Safety Do's, Don'ts and Tips


  1. Maintain proper body alignment.
  2. Bring a water bottle to the pool to stay hydrated.
  3. Be sure to warm-up prior to joining the main set if you arrive late.
  4. Inform the instructor if you have to leave class early, so you can be told when to begin your own warm-down. You should not leave the pool at the peak of the aerobic workout.
  5. Modify any exercise that is not comfortable or aggravates an old injury.
  6. Stop if you are feeling discomfort or pain.
  7. Stop, stretch, and massage a muscle that is beginning to cramp.
  8. Inform the instructor of any current or former medical condition prior to participation.
  9. Exercise at 50% or 75% of maximal heart rate to efficiently burn fat, not at maximum effort.
  10. Walk with your legs a little farther apart than normal.
  11. Enter the pool safely.
  12. Keep arms and legs slightly bent at all times to reduce the pressure on the joint and to use the muscles instead of the joints to do the work.


  1. Do not walk on the deck while wearing the Hydro-Tone Boots.
  2. Do not try to keep up with your neighbor.
  3. Do not have any twisting or waving motion in your back during the workout with the resistance equipment.
  4. Do not continue with a move if your back is bothering you. Check your alignment and try again.
  5. Do not enter/exit the pool in an unsafe fashion.
  6. Do not get into the spa or Jacuzzi after a workout for at least half of an hour or until your core body temperature has returned to normal.
  7. Do not forget to observe proper body alignment and technique.
  8. Do not hesitate to ask questions.


  1. Start each new move with smaller levers and gradually increase your levers.
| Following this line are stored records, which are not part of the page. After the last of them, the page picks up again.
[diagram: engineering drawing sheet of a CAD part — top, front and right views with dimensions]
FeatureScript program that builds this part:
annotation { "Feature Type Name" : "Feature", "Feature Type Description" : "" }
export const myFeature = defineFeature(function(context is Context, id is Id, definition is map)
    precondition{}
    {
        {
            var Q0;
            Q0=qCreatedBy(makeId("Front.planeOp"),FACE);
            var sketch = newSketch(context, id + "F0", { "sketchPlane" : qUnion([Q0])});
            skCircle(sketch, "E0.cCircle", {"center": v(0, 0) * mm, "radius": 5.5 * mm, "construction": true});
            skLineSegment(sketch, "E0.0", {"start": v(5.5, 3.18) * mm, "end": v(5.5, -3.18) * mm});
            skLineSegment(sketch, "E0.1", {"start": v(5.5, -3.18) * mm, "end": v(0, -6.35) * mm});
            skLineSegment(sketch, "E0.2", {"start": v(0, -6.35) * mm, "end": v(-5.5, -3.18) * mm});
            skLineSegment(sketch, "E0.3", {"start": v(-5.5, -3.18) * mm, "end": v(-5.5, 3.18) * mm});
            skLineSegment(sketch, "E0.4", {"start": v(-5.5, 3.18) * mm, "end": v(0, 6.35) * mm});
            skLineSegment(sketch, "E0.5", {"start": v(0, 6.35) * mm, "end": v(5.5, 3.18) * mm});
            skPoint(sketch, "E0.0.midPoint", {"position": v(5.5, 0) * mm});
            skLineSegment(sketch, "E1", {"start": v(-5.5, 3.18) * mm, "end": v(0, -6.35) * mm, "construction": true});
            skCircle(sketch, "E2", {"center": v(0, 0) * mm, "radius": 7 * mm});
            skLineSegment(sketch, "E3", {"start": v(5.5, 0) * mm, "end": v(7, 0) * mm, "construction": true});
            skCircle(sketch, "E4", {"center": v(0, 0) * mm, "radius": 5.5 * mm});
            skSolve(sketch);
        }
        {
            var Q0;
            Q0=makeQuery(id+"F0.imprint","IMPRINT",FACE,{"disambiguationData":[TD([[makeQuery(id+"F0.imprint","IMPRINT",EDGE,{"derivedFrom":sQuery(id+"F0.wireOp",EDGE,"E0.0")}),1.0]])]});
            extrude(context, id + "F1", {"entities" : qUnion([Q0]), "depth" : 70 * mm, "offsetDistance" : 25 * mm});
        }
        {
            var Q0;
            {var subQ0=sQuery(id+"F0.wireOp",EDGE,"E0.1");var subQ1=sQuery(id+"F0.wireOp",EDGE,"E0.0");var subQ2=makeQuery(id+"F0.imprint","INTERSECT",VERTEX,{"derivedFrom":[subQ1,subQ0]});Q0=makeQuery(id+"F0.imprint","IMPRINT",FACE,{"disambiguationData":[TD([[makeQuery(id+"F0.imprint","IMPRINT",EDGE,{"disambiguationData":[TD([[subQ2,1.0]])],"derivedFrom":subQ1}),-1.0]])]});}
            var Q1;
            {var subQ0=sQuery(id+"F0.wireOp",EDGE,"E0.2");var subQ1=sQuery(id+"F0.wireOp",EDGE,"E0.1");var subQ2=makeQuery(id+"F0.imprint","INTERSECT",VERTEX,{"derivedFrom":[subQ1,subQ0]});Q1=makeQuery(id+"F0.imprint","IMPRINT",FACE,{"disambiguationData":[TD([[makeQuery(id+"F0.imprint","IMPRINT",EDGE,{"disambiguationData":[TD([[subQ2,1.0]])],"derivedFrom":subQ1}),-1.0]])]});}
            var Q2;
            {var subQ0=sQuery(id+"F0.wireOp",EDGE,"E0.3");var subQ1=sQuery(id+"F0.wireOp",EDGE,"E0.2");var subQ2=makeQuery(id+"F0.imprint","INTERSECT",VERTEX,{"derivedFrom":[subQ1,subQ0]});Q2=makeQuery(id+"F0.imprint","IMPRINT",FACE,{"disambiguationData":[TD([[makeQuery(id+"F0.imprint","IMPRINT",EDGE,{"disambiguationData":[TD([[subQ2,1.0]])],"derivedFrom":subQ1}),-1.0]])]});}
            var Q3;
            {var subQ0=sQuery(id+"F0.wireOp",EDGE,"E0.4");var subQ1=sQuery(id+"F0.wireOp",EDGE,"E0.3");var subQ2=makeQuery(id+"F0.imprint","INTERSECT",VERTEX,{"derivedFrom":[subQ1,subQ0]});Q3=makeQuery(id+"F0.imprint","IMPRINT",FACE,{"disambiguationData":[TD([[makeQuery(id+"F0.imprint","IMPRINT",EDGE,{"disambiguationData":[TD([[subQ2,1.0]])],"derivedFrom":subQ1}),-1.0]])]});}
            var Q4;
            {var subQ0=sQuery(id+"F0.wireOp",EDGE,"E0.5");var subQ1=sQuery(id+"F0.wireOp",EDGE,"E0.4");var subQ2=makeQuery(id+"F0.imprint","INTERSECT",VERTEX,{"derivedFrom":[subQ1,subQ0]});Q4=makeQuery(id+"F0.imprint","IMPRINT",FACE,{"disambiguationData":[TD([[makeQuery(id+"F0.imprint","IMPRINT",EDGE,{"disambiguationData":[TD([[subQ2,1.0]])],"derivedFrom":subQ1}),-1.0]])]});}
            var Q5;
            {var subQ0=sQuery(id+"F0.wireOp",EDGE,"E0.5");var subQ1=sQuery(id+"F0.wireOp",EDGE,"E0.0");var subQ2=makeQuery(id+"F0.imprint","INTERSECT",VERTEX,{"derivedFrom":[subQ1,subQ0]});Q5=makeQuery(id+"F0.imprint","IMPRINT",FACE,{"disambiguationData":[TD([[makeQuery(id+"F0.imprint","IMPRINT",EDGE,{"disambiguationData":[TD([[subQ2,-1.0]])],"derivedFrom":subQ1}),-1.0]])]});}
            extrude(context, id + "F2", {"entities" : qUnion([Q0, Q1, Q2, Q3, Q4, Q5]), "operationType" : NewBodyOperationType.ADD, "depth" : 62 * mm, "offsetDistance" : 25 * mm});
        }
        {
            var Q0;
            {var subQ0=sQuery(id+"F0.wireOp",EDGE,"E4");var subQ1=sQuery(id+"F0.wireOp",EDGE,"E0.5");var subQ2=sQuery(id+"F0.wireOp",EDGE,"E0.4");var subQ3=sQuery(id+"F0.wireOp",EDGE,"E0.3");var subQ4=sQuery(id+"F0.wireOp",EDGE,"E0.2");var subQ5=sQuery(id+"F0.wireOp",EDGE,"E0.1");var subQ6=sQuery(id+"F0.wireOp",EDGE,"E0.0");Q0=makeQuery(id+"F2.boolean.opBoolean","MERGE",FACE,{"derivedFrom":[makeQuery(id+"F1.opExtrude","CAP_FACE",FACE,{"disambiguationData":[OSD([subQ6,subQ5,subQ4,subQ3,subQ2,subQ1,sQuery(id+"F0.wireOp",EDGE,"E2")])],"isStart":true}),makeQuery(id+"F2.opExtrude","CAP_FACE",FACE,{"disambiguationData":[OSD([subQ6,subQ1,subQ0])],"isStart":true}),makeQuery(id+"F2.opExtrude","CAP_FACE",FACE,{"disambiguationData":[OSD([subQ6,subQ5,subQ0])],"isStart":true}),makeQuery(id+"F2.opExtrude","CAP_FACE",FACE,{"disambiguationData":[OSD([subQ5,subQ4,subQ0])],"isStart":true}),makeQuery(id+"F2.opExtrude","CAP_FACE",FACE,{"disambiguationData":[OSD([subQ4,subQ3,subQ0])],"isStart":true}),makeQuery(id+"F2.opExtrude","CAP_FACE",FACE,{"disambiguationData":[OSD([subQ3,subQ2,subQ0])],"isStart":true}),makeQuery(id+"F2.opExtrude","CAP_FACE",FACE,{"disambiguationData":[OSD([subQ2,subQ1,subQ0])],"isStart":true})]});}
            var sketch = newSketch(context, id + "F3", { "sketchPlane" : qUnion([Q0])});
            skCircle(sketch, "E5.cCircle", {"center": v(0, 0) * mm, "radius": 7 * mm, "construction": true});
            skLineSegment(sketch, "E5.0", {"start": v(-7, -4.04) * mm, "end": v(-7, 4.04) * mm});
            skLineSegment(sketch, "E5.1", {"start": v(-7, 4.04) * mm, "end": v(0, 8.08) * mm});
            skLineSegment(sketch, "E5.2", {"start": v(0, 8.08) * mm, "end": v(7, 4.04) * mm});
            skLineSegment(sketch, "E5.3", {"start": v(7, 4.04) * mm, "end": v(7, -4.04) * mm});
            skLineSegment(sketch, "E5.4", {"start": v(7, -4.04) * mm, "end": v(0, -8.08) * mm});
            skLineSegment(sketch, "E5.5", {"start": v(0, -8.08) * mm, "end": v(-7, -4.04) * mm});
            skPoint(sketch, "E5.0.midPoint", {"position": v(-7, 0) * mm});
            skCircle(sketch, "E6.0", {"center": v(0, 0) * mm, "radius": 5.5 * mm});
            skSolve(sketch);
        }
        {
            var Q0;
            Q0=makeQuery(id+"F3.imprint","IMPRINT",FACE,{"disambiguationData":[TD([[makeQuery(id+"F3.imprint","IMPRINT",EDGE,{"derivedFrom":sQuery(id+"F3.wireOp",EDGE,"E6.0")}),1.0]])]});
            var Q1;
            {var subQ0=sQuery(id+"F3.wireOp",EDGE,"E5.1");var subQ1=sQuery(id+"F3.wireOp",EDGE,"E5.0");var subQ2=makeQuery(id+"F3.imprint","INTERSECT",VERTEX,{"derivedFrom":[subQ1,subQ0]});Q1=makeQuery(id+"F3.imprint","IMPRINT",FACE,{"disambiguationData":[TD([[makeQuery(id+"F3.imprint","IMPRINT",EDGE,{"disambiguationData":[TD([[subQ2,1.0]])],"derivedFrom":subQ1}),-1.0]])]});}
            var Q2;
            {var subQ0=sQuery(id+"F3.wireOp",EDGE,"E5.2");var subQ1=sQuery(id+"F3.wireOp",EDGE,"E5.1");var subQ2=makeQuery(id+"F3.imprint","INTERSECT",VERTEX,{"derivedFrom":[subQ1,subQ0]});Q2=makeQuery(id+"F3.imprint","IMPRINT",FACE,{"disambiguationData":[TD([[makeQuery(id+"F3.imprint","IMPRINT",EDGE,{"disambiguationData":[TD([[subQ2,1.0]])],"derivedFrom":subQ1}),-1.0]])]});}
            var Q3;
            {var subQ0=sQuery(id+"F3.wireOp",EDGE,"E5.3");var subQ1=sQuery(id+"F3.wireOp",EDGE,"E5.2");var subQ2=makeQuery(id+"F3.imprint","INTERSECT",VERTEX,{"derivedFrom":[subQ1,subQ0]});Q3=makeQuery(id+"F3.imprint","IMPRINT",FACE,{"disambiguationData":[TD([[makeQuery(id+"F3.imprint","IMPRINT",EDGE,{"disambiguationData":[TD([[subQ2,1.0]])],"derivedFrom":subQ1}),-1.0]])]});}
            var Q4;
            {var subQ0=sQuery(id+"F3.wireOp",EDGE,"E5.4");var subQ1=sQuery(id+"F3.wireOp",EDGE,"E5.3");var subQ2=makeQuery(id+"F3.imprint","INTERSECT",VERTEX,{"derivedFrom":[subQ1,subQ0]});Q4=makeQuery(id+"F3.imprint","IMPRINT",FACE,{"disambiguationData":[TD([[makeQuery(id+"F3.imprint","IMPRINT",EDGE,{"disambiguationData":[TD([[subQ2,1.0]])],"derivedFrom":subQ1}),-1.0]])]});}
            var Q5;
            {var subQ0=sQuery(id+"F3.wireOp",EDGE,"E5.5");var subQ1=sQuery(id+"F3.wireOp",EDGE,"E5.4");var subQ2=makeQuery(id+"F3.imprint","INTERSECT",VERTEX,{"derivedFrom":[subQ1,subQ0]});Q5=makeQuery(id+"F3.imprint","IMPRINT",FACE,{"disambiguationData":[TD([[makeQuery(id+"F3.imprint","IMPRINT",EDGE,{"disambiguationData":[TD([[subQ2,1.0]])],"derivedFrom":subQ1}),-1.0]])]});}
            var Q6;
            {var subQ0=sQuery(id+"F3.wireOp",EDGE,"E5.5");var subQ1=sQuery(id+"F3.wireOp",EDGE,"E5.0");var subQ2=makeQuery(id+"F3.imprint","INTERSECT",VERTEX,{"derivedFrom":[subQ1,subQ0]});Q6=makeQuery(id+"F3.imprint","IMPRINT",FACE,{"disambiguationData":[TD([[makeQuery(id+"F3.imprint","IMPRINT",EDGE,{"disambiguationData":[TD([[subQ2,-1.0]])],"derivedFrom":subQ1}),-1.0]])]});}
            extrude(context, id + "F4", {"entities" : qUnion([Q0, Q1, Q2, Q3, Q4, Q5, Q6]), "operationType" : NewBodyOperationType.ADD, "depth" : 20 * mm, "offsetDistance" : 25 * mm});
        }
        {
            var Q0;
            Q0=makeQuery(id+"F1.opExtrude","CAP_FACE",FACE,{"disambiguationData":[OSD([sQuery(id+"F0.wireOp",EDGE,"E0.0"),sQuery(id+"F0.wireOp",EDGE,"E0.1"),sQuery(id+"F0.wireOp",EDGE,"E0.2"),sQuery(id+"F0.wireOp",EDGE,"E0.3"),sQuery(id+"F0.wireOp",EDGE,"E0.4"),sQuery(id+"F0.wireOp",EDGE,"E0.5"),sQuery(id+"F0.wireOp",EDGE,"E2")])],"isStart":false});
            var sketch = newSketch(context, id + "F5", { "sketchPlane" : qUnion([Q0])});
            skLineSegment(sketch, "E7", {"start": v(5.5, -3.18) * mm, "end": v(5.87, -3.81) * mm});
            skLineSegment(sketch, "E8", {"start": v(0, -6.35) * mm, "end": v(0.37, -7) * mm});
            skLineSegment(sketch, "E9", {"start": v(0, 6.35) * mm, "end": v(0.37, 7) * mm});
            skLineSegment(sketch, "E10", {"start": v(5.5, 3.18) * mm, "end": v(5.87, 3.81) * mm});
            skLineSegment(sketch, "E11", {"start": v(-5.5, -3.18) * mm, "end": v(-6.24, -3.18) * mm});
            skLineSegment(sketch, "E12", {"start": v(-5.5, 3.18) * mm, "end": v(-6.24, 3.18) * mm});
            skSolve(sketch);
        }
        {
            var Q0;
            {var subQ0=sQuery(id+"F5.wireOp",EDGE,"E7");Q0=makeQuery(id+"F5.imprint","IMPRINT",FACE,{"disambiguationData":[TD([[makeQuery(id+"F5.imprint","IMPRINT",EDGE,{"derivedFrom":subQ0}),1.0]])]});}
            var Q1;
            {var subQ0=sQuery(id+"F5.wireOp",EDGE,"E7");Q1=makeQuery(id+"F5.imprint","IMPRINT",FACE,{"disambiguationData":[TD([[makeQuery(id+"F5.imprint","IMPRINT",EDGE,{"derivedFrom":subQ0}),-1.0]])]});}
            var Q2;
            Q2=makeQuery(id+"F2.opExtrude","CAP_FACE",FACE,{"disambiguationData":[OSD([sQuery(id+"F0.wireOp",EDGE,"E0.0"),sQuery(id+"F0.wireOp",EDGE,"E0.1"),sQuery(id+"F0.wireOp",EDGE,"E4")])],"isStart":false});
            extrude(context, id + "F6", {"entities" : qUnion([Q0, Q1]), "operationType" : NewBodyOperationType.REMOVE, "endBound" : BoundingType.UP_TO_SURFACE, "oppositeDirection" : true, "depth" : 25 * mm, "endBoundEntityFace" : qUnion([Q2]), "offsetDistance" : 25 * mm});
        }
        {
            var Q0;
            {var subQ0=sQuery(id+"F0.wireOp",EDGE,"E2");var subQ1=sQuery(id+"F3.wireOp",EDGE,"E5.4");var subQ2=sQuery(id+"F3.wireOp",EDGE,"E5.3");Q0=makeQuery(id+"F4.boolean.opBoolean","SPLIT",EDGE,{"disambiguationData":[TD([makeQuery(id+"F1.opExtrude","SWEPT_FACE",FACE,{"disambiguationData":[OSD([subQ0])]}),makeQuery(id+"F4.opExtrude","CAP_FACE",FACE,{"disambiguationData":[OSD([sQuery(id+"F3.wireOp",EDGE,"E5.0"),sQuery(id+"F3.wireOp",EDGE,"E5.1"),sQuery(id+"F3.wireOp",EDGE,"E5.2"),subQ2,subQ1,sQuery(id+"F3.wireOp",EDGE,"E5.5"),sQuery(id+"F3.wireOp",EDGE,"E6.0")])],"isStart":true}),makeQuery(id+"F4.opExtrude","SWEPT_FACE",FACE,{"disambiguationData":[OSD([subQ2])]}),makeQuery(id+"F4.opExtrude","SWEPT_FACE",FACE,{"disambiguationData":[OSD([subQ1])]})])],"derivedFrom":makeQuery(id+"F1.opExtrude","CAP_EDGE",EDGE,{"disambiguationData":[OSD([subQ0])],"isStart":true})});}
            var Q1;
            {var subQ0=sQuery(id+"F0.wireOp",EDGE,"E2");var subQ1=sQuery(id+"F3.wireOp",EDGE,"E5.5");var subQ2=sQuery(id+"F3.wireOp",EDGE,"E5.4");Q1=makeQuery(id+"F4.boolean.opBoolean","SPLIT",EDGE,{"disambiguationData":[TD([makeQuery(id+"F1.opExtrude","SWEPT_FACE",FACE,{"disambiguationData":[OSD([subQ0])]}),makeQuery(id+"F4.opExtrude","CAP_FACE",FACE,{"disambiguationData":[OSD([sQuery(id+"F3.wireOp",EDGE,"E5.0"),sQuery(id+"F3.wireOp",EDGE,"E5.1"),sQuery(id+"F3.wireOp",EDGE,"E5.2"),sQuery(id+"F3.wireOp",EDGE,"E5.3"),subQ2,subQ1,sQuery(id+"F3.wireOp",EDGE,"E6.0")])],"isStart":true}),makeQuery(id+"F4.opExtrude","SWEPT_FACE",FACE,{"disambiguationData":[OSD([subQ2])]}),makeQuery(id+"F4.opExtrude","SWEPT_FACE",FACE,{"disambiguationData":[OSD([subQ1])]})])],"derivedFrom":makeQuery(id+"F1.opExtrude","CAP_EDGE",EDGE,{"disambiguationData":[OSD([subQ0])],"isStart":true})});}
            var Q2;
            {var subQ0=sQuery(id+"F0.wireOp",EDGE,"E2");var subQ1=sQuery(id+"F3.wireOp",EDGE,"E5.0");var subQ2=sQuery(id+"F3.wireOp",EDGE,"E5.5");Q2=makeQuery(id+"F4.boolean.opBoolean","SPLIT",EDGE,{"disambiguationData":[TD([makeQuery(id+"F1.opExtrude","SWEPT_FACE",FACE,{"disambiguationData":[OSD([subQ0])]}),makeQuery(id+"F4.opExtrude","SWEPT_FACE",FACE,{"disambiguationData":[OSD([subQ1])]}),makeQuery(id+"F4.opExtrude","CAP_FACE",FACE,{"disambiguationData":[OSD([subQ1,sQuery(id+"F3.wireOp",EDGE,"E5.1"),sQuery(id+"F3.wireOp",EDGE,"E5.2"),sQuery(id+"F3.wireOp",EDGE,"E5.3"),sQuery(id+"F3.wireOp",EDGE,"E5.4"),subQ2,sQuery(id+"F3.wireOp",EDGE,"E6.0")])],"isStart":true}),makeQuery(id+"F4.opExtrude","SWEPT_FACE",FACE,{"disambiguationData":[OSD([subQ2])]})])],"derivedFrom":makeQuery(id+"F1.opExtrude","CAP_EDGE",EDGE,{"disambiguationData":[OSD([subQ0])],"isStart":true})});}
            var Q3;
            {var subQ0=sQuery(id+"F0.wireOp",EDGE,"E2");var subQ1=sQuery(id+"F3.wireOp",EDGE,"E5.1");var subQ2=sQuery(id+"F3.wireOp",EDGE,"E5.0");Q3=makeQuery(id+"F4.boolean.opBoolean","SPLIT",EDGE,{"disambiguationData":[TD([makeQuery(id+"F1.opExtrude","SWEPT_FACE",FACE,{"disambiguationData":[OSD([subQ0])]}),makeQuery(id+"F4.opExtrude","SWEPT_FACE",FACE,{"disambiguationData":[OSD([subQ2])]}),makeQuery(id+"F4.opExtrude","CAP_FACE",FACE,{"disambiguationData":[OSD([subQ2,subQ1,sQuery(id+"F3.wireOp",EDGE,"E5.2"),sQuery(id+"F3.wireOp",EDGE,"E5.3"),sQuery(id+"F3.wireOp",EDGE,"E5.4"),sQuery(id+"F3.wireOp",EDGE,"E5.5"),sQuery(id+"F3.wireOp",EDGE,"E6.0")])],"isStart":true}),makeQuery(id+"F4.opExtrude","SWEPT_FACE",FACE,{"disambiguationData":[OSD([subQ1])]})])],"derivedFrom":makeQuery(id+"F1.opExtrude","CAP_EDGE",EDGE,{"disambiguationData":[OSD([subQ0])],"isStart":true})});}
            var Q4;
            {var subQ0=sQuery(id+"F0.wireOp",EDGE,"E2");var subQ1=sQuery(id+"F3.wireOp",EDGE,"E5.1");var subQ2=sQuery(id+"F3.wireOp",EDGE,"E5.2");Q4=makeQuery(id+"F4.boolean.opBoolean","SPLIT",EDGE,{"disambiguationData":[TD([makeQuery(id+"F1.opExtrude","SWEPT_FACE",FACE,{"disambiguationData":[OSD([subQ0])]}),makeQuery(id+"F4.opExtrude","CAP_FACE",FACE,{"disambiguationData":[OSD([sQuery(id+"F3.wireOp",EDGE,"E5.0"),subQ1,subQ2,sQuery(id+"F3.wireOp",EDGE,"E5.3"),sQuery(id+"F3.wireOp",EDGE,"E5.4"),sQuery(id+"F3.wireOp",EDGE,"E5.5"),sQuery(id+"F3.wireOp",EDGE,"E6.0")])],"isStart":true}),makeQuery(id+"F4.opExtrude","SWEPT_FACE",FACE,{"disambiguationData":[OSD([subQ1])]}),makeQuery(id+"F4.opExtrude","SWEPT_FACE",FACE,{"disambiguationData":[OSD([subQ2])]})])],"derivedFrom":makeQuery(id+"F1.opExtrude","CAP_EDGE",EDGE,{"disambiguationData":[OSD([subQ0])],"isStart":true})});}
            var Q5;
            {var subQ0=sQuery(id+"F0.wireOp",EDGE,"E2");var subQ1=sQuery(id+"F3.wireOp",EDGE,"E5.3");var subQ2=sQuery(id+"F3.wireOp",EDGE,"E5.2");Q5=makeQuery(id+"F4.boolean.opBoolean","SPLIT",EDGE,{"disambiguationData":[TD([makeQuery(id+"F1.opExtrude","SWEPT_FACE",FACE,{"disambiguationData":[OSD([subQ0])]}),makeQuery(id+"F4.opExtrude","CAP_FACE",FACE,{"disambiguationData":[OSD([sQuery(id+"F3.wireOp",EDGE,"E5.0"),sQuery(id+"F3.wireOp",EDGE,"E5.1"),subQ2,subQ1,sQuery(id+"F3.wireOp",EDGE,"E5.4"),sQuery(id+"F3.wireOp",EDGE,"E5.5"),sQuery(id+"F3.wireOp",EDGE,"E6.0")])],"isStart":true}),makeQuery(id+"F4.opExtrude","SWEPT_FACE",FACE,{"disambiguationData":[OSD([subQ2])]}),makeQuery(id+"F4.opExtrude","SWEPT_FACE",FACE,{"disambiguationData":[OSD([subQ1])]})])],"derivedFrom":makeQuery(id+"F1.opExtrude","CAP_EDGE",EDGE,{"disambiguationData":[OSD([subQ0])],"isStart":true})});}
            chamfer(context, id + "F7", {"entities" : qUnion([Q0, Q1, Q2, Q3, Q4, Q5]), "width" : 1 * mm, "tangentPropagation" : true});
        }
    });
This means that you start with the bells closer to the body and gradually extend them while doing the same move. The same is true with the boots.
  2. Moves should be away from or toward the body when you being using Hydro-Tone equipment. Circular moves at the shoulders and hips should be kept to a minimum in diameter until you have developed some increased strength and become more accustomed to using the equipment. This will help prevent injury.
  3. When using the Hydro-Tone equipment keep in mind that the trunk muscles must remain very tight. The muscles which move the arms and the legs pull against the trunk The more stable the trunk i.e. the tighter you hold the trunk muscles, the harder you can pull against the arms and legs inward or outward from the body.
  4. Strong abdominal and gluteal muscles are very important in maintaining a healthy back and preventing back pain. These muscles are developed BEST when concentrating on keeping a tight trunk. When moving the legs together, concentrate on squeezing the buttock together extra hard. When moving the arms forward or toward the body concentrate on tightening the abdominal harder and you will increase their strength while avoiding the flexion and extension moves that are contraindicated for most people.
  5. Keep in mind that the body will utilize many more muscles in each Hydro-Tone move than just the muscles that are moving a specific body part. This is because of the need to stabilize the body in the water. Therefore, focus on feeling the resistance and how to stabilize the body further to be able to move even faster ONCE you have learned the proper technique for each move.
  6. Be sure to breath regularly while tightening the torso. If doing a static contraction, count the seconds you are holding. This ensures a constant exchange of air. If a person holds their breath, there is a danger of the blood pressure going too high.
  7. When doing exercises that require the use of the legs to stabilize while moving the arms, be sure to switch the legs often.